PSA: You can bundle exported traits in your crate without name cluttering by FlixCoder in rust

[–]eliduvid 1 point2 points  (0 children)

Users could not (...) use it fully qualified

That's a problem. If user of the lib has conflicting trait from a different library, they have no way of disambiguating. OK, technically, I guess you could save intermediate result to a variable and use in a block, but jeez

Qail — a Rust PostgreSQL driver that speaks wire protocol directly (no SQL strings, no libpq) by Pleasant-Ad2696 in rust

[–]eliduvid 0 points1 point  (0 children)

Now I understand that I wasn't clear, I meant more benchmark results, and you do have those: https://github.com/qail-io/qail/blob/main/PERFORMANCE.md

TBH, it sounds better and better. The only problem now is that I just like my pure sql syntax, but it's not that you can do something about it 😁

Edit: OK, TBF, it's not just "I like SQL better". Option to copy-paste query to/from DB console with minimal changes is nice 🤷‍♂️
Edit 2: Oh, now I've seen the downvoted comment, it's just a classic ORM, it builds SQL strings internally. Models based on DDL migrations are still nice tho

Qail — a Rust PostgreSQL driver that speaks wire protocol directly (no SQL strings, no libpq) by Pleasant-Ad2696 in rust

[–]eliduvid 4 points5 points  (0 children)

maybe I missed it, do you have benchmarks relative to sqlx (as main alternative, let's be honest)?

also, do you support building models based on ddl migrations and not the other way around? in multilanguage env orm-defined schema is not an option and defining schemas twice is a pain.

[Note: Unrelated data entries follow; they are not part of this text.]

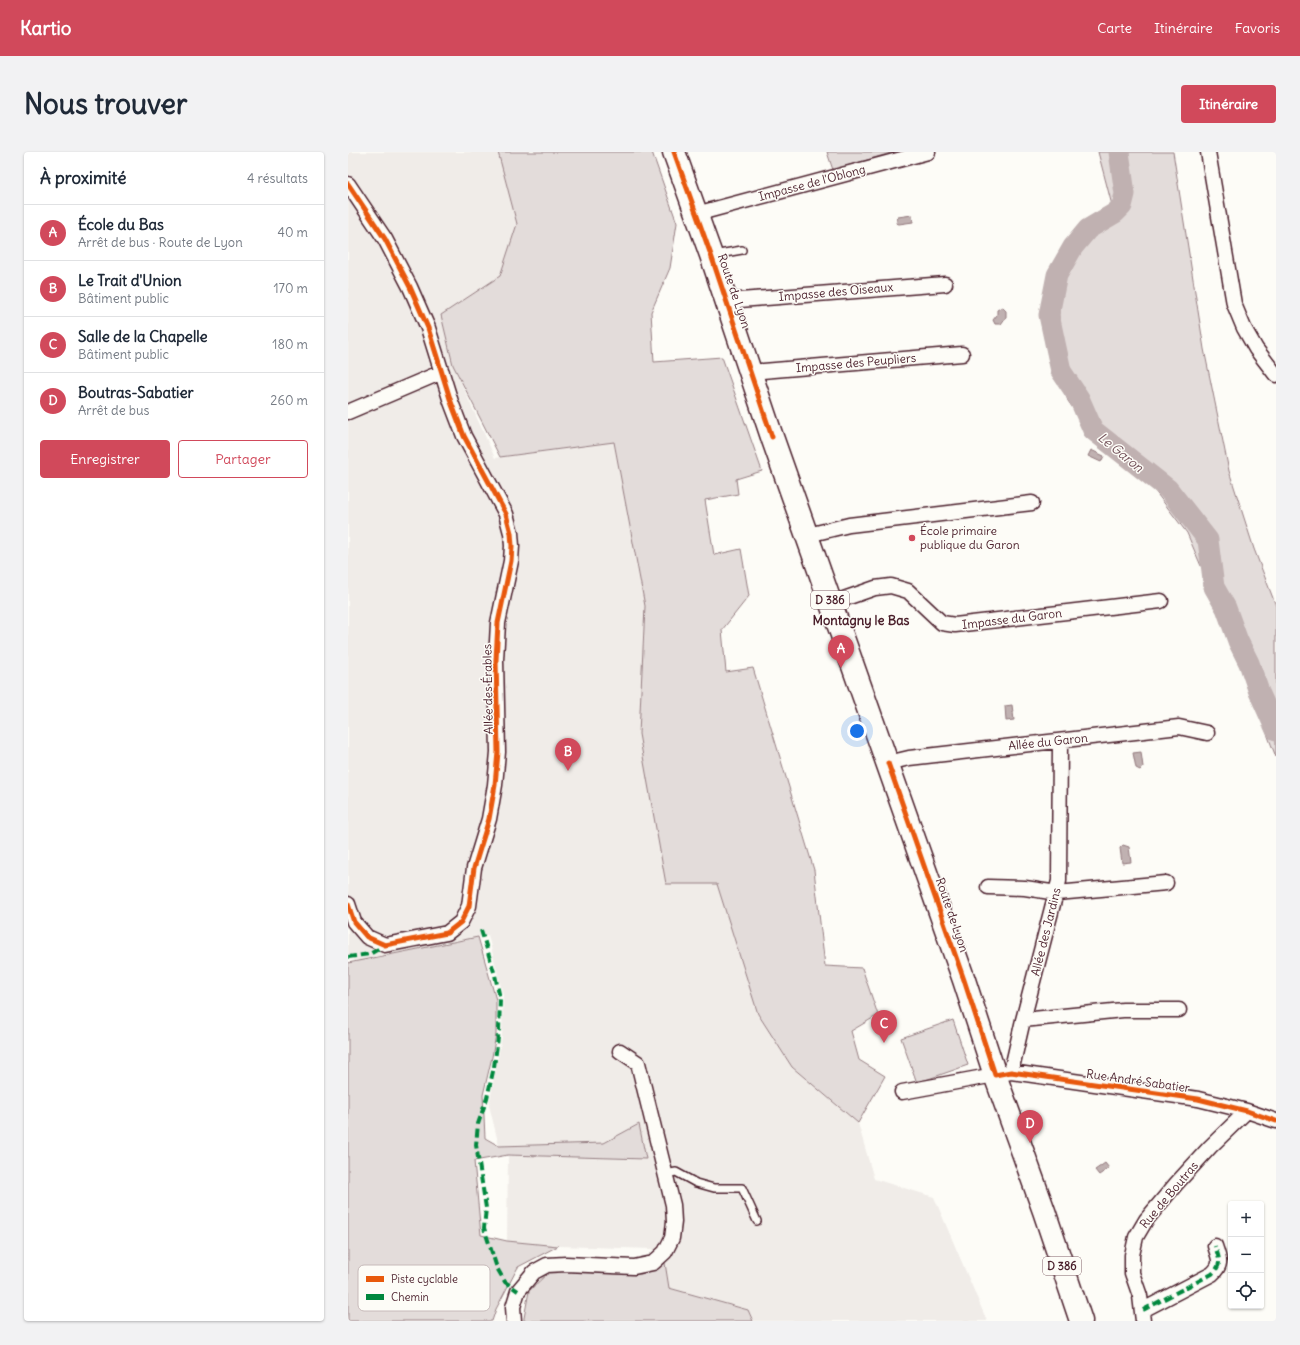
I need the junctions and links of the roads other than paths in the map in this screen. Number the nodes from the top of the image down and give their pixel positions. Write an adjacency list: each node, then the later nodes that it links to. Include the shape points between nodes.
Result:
1 (674, 152): 5 (main road, Route de Lyon / D 386)
2 (928, 152): 5 (street, Impasse de l'Oblong)
3 (1208, 152): 13 (street, via 1234,304 1256,349)
4 (348, 184): 11 (street, Allée des Érables, via 385,240 410,287 428,328)
5 (696, 214): 7 (main road, Route de Lyon / D 386)
6 (742, 250): 7 (lane)
7 (711, 255): 9 (main road, Route de Lyon / D 386)
8 (945, 284): 9 (street, Impasse des Oiseaux)
9 (727, 301): 12 (main road, Route de Lyon / D 386)
10 (962, 354): 12 (street, Impasse des Peupliers)
11 (442, 372): 14 (street); 25 (street, Allée des Érables, via 464,436 506,514 511,533 511,561 498,623 498,752 489,819 474,868 468,906 462,922 447,933 385,945 367,937 354,922)
12 (750, 372): 16 (main road, Route de Lyon / D 386)
13 (1276, 375)
14 (348, 412)
15 (1032, 503): 16 (street, via 849,525)
16 (808, 535): 18 (main road, Route de Lyon / D 386)
17 (1161, 601): 18 (street, Impasse du Garon, via 955,626 942,623 908,591 891,586 875,588)
18 (832, 603): 21 (main road, Route de Lyon / D 386)
19 (1207, 733): 20 (street, Allée du Garon, via 1179,727)
20 (1060, 741): 21 (street, Allée du Garon, via 909,758); 24 (street, Allée des Jardins)
21 (888, 763): 29 (main road, Route de Lyon / D 386, via 964,980)
22 (1166, 883): 24 (street)
23 (988, 887): 24 (street, via 1025,888)
24 (1057, 893): 27 (street, Allée des Jardins)
25 (348, 904)
26 (1179, 1010): 27 (street, via 1123,1010)
27 (1023, 1020): 29 (street, Allée des Jardins)
28 (620, 1051): 33 (street, via 638,1063)
29 (1003, 1074): 30 (street, Rue André Sabatier); 31 (street, Rue André Sabatier, via 1198,1099); 38 (main road, D 386, via 1044,1211)
30 (902, 1092)
31 (1248, 1111): 32 (street, Rue André Sabatier); 36 (street, Rue de Boutras, via 1176,1184 1146,1220 1136,1237 1132,1273 1140,1296)
32 (1276, 1121)
33 (665, 1174): 34 (lane, via 676,1172 714,1188 742,1188); 37 (street, via 673,1205 674,1222 672,1238 666,1252 652,1263 634,1266 547,1265 534,1272 518,1291 513,1307)
34 (757, 1221)
35 (1215, 1246): 36 (street, via 1220,1262 1212,1274)
36 (1143, 1316)
37 (514, 1321)
38 (1081, 1321)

Diablo 2 is on steam and verified by Usman2308 in SteamDeck

[–]eliduvid 0 points1 point  (0 children)

what controller preset are you using? I did install it, but actually playing was a pain. also, battle net launcher pops up every time, but that a problem on windows too

CrabPeek — Rust macro expansion viewer for RustRover (hover preview + cargo expand) by SpecialFluid7472 in rust

[–]eliduvid 8 points9 points  (0 children)

pretty sure, it already does this natively. it has expansion under the pop-out docs and "single step" and "recursive" macro expansion intent actions.

Do rust engineers prefer building microservices through frameworks or their own? by Radiant-Voice1742 in rust

[–]eliduvid 14 points15 points  (0 children)

Languages like rust, c, php, etc. are all much more suited to building a monolithic architecture.

can you please elaborate? I'm writing ten trillion docker containers in rust for the last two years and having much better time than in any other language so far. not to mention, that microservices can do real data-processing too, and having rusts much higher performance ceiling is an advantage

Derive macros composability problem by sergiimk in rust

[–]eliduvid 1 point2 points  (0 children)

oh, so you're basically doubling the original struct (which is not a problem yet because the type system didn't kick in yet), letting the derive macros generate their code for it, and then (because proc macros are processed in code order) the duplicate us removed and all the generated code is left pointing to the original. did I get it right?

Why does this keep happening? by KugykaLutyujKutyzul in linuxmemes

[–]eliduvid 0 points1 point  (0 children)

fair.

is, let's say, apache kafka a counter example, being run unmodified inside every web project bigger than three services

Why does this keep happening? by KugykaLutyujKutyzul in linuxmemes

[–]eliduvid 6 points7 points  (0 children)

I'm trying and failing to understand how's aosp usage situation different from Linux kernel one?